### CHECK YOUR UNDERSTANDING
(A) Translate this sentence from the passage below on IBM tape cartridge formats into German: "For large, off-line mainframe storage, 3480 became the de-facto standard."
(B) Summarize the passage below on IBM tape cartridge formats in two sentences.

In 1984 IBM introduced the 3480 cartridge drive and format as a replacement for the ageing 3420 series of nine-track drives. For large, off-line mainframe storage, 3480 became the de-facto standard. The 3480 is a longitudinal recording device that writes 18 tracks on a 1/2" cartridge. The initial storage capacity was 200Mb per cartridge with a transfer rate of up to 3Mb per second. The table below describes the main longitudinal recording devices :

Table 1 : Longitudinal Recording Technology

Media

Storage Capacity (GB)

Transfer Rate (MB/s)

Price Band (GBP)

3480

0.2

3

5-10K

3490E

0.8

3/6

5-10K

DLT-2000/3000

10/15

1.25/1.5

<5K

DLT-4000/7000

20/35

1.5/5

<5K

DLT-8000

40

6

<5K

SuperDLT

110

11

<5K

Magstar MP 3570

5

2.2

5-10k

Magstar 3590-B

10

9

10-20K

Fujitsu M8100

10

13.5

10-20K

Magstar 3590-E

20

14

20-30K

IBM 3580 (Ultrium)

100

15

20-30K

STK-9940

20

10

10-20K

As the above table denotes, the basic 3480 cartridge has evolved. IBM's first enhancement was the addition of a compression option Improved Data Recording Capability (IDRC). The 3490E uses 36 tracks and extended length tape to increase capacity to 800 Mb. However IBM continued research and development into a device named New Tape Product (NTP). This was later to be marketed under the name of Magstar (or 3590-Tape Series).

Excerpts from a dataset:
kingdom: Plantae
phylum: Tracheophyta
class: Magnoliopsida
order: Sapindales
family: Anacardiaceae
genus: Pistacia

### RESPONSE LIST
(A) Für große Offline-Speicher bei Großrechnern wurde 3480 zum De-facto-Standard.

(B) In 1984 IBM introduced the 3480 cartridge drive and format to replace the aging 3420 nine-track drives, and the 3480 became the de facto standard for large off-line mainframe storage. It recorded longitudinally, writing 18 tracks on a 1/2" cartridge with an initial capacity of 200Mb, and it later evolved through the IDRC compression option and the 36-track, 800 Mb 3490E, while IBM's New Tape Product research led to the Magstar (3590-Tape Series).